I'm writing a Monte Carlo simulation and it involves a number of different variables which can exhibit both inter-person and intra-person variability. These variables are modeled using Gaussian distributions. Generally, population mean and standard deviation are known, and I have some idea of the typical extent of intra-person variability.
I'll use menstrual cycle length as a concrete example.
For a given simulated woman, I need to produce length samples for multiple cycles. I need those samples to respect the known population mean and SD while also expressing inter-cycle variability.

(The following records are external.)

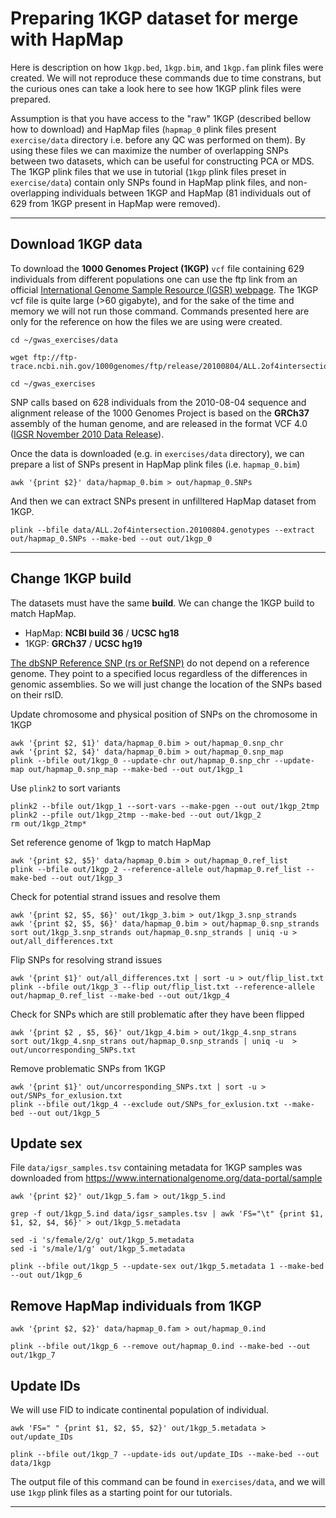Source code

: # Preparing 1KGP dataset for merge with HapMap

Here is description on how `1kgp.bed`, `1kgp.bim`, and `1kgp.fam` plink files were created. We will not reproduce these commands due to time constrans, but the curious ones can take a look here to see how 1KGP plink files were prepared.

Assumption is that you have access to the "raw" 1KGP (described bellow how to download) and HapMap files (`hapmap_0` plink files present `exercise/data` directory i.e. before any QC was performed on them). By using these files we can maximize the number of overlapping SNPs between two datasets, which can be useful for constructing PCA or MDS. The 1KGP plink files that we use in tutorial (`1kgp` plink files preset in `exercise/data`) contain only SNPs found in HapMap plink files, and non-overlapping individuals between 1KGP and HapMap (81 individuals out of 629 from 1KGP present in HapMap were removed).

----

## Download 1KGP data

To download the __1000 Genomes Project (1KGP)__ `vcf` file containing 629 individuals from different populations one can use the ftp link from an official [International Genome Sample Resource (IGSR) webpage](https://www.internationalgenome.org/). The 1KGP vcf file is quite large (>60 gigabyte), and for the sake of the time and memory we will not run those command. Commands presented here are only for the reference on how the files we are using were created. 
    
    cd ~/gwas_exercises/data
    
    wget ftp://ftp-trace.ncbi.nih.gov/1000genomes/ftp/release/20100804/ALL.2of4intersection.20100804.genotypes.vcf.gz

    cd ~/gwas_exercises

SNP calls based on 628 individuals from the 2010-08-04 sequence and alignment release of the 1000 Genomes Project is based on the __GRCh37__ assembly of the human genome, and are released in the format VCF 4.0 ([IGSR November 2010 Data Release](https://www.internationalgenome.org/announcements/november-2010-data-release-2010-11-09/)).

Once the data is downloaded (e.g. in `exercises/data` directory), we can prepare a list of SNPs present in HapMap plink files (i.e. `hapmap_0.bim`)

    awk '{print $2}' data/hapmap_0.bim > out/hapmap_0.SNPs

And then we can extract SNPs present in unfilltered HapMap dataset from 1KGP.
    
    plink --bfile data/ALL.2of4intersection.20100804.genotypes --extract out/hapmap_0.SNPs --make-bed --out out/1kgp_0


----

## Change 1KGP build

The datasets must have the same __build__. We can change the 1KGP build to match HapMap.
- HapMap: __NCBI build 36__ / __UCSC hg18__
- 1KGP: __GRCh37__ / __UCSC hg19__

[The dbSNP Reference SNP (rs or RefSNP)](https://www.ncbi.nlm.nih.gov/snp/docs/RefSNP_about/) do not depend on a reference genome. They point to a specified locus regardless of the differences in genomic assemblies. So we will just change the location of the SNPs based on their rsID.

Update chromosome and physical position of SNPs on the chromosome in 1KGP

    awk '{print $2, $1}' data/hapmap_0.bim > out/hapmap_0.snp_chr
    awk '{print $2, $4}' data/hapmap_0.bim > out/hapmap_0.snp_map
    plink --bfile out/1kgp_0 --update-chr out/hapmap_0.snp_chr --update-map out/hapmap_0.snp_map --make-bed --out out/1kgp_1

Use `plink2` to sort variants

    plink2 --bfile out/1kgp_1 --sort-vars --make-pgen --out out/1kgp_2tmp
    plink2 --pfile out/1kgp_2tmp --make-bed --out out/1kgp_2
    rm out/1kgp_2tmp*

Set reference genome of 1kgp to match HapMap

    awk '{print $2, $5}' data/hapmap_0.bim > out/hapmap_0.ref_list
    plink --bfile out/1kgp_2 --reference-allele out/hapmap_0.ref_list --make-bed --out out/1kgp_3

Check for potential strand issues and resolve them

    awk '{print $2, $5, $6}' out/1kgp_3.bim > out/1kgp_3.snp_strands
    awk '{print $2, $5, $6}' data/hapmap_0.bim > out/hapmap_0.snp_strands
    sort out/1kgp_3.snp_strands out/hapmap_0.snp_strands | uniq -u > out/all_differences.txt

Flip SNPs for resolving strand issues
    
    awk '{print $1}' out/all_differences.txt | sort -u > out/flip_list.txt
    plink --bfile out/1kgp_3 --flip out/flip_list.txt --reference-allele out/hapmap_0.ref_list --make-bed --out out/1kgp_4

Check for SNPs which are still problematic after they have been flipped

    awk '{print $2 , $5, $6}' out/1kgp_4.bim > out/1kgp_4.snp_strans
    sort out/1kgp_4.snp_strans out/hapmap_0.snp_strands | uniq -u  > out/uncorresponding_SNPs.txt

Remove problematic SNPs from 1KGP

    awk '{print $1}' out/uncorresponding_SNPs.txt | sort -u > out/SNPs_for_exlusion.txt
    plink --bfile out/1kgp_4 --exclude out/SNPs_for_exlusion.txt --make-bed --out out/1kgp_5


## Update sex

File `data/igsr_samples.tsv` containing metadata for 1KGP samples was downloaded from https://www.internationalgenome.org/data-portal/sample

    awk '{print $2}' out/1kgp_5.fam > out/1kgp_5.ind

    grep -f out/1kgp_5.ind data/igsr_samples.tsv | awk 'FS="\t" {print $1, $1, $2, $4, $6}' > out/1kgp_5.metadata 

    sed -i 's/female/2/g' out/1kgp_5.metadata 
    sed -i 's/male/1/g' out/1kgp_5.metadata 

    plink --bfile out/1kgp_5 --update-sex out/1kgp_5.metadata 1 --make-bed --out out/1kgp_6


## Remove HapMap individuals from 1KGP

    awk '{print $2, $2}' data/hapmap_0.fam > out/hapmap_0.ind

    plink --bfile out/1kgp_6 --remove out/hapmap_0.ind --make-bed --out out/1kgp_7


## Update IDs 

We will use FID to indicate continental population of individual.

    awk 'FS=" " {print $1, $2, $5, $2}' out/1kgp_5.metadata > out/update_IDs
    
    plink --bfile out/1kgp_7 --update-ids out/update_IDs --make-bed --out data/1kgp

The output file of this command can be found in `exercises/data`, and we will use `1kgp` plink files as a starting point for our tutorials.

----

I can easily sample the population-wide distribution using a method such as the Ziggurat algorithm, and this could work for a very rough simulation, but it will be inaccurate because a single woman usually doesn't have as much cycle length variation as the whole population (although some women have dramatic variations).
I initially experimented with taking a sample from the population distribution and storing this as the individual's base value and then mixing this using some arbitrary weighting with per-event samples that were also obtained from the population distribution. This seemed to have acceptable results for a given individual, but it was globally inaccurate because mixing samples tends to pull them towards the mean and so the simulation's population-wide SD fell well below the actual population SD.
I could perhaps use a zero-mean Gaussian distribution to add some per-event offset to the individual's base value, but I intuitively suspect this will violate the population-wide distribution as well because individuals having their base value at the extremities could then produce extremely unlikely samples when the offset randomly pushes them substantially further in the same direction. Perhaps a non-zero mean could solve that, but I'm not nearly well versed enough in stats to have any idea how to pick the mean and SD for the offset distribution so as to keep the population-wide stats intact.
To make matters worse, in reality, the intra-person variability is itself variable, but actual data on that is limited so the best I could do there would be some kind of heuristic.
Is there some relatively simple way to model intra-person variability, while preserving the known population-wide normal distribution?